Data for review:
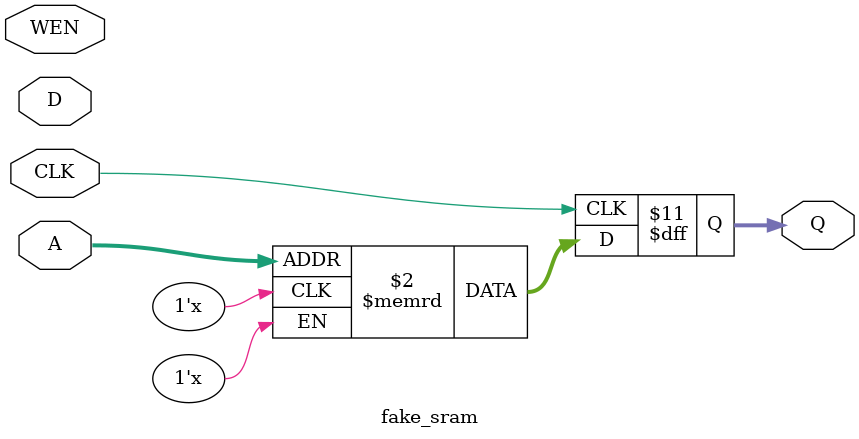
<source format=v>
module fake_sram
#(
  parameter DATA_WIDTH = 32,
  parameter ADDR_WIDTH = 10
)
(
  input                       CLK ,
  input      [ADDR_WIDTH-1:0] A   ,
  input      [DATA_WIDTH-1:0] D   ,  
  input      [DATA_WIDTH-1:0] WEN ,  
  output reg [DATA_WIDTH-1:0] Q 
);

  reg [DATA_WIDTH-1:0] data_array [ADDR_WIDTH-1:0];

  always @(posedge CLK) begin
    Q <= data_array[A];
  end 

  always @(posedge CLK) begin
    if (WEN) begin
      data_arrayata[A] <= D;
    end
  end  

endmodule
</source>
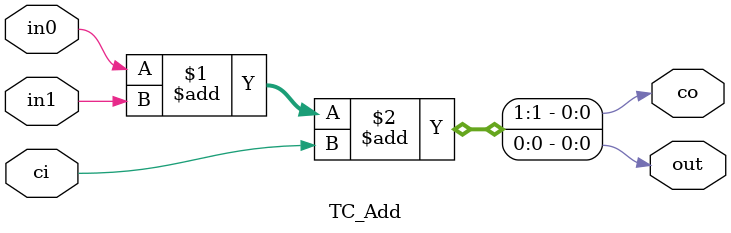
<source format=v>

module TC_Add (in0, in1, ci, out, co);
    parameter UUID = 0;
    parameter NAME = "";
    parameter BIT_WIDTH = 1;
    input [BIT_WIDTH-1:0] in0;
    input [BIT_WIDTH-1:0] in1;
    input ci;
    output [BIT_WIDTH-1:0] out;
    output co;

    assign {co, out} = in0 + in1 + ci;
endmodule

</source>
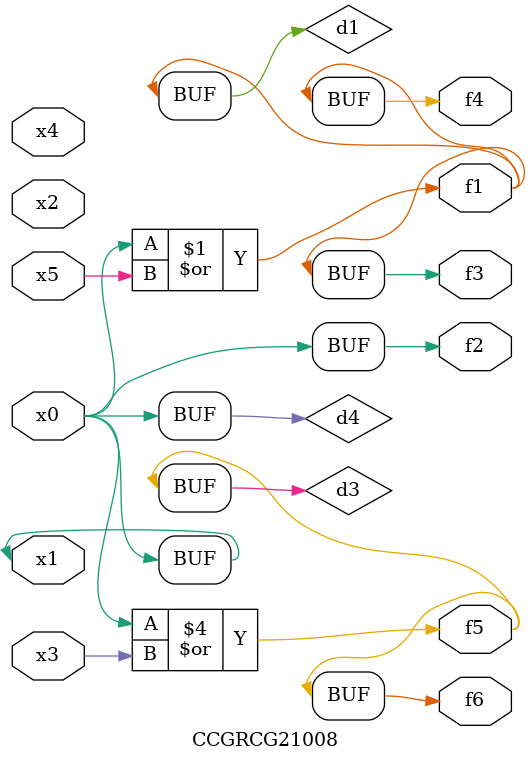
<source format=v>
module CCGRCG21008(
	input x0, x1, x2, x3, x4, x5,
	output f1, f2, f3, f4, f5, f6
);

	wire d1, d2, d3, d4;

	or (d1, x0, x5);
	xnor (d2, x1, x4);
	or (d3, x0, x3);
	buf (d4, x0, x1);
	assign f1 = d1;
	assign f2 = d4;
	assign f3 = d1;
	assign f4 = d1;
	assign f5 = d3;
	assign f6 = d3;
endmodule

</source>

Exercise: Repeat each record as given. No picture belongs in the copy.

Answer to this problem:
<source format=v>
module fake_sram
#(
  parameter DATA_WIDTH = 32,
  parameter ADDR_WIDTH = 10
)
(
  input                       CLK ,
  input      [ADDR_WIDTH-1:0] A   ,
  input      [DATA_WIDTH-1:0] D   ,  
  input      [DATA_WIDTH-1:0] WEN ,  
  output reg [DATA_WIDTH-1:0] Q 
);

  reg [DATA_WIDTH-1:0] data_array [ADDR_WIDTH-1:0];

  always @(posedge CLK) begin
    Q <= data_array[A];
  end 

  always @(posedge CLK) begin
    if (WEN) begin
      data_arrayata[A] <= D;
    end
  end  

endmodule
</source>
<source format=v>

module TC_Add (in0, in1, ci, out, co);
    parameter UUID = 0;
    parameter NAME = "";
    parameter BIT_WIDTH = 1;
    input [BIT_WIDTH-1:0] in0;
    input [BIT_WIDTH-1:0] in1;
    input ci;
    output [BIT_WIDTH-1:0] out;
    output co;

    assign {co, out} = in0 + in1 + ci;
endmodule

</source>
<source format=v>
module CCGRCG21008(
	input x0, x1, x2, x3, x4, x5,
	output f1, f2, f3, f4, f5, f6
);

	wire d1, d2, d3, d4;

	or (d1, x0, x5);
	xnor (d2, x1, x4);
	or (d3, x0, x3);
	buf (d4, x0, x1);
	assign f1 = d1;
	assign f2 = d4;
	assign f3 = d1;
	assign f4 = d1;
	assign f5 = d3;
	assign f6 = d3;
endmodule

</source>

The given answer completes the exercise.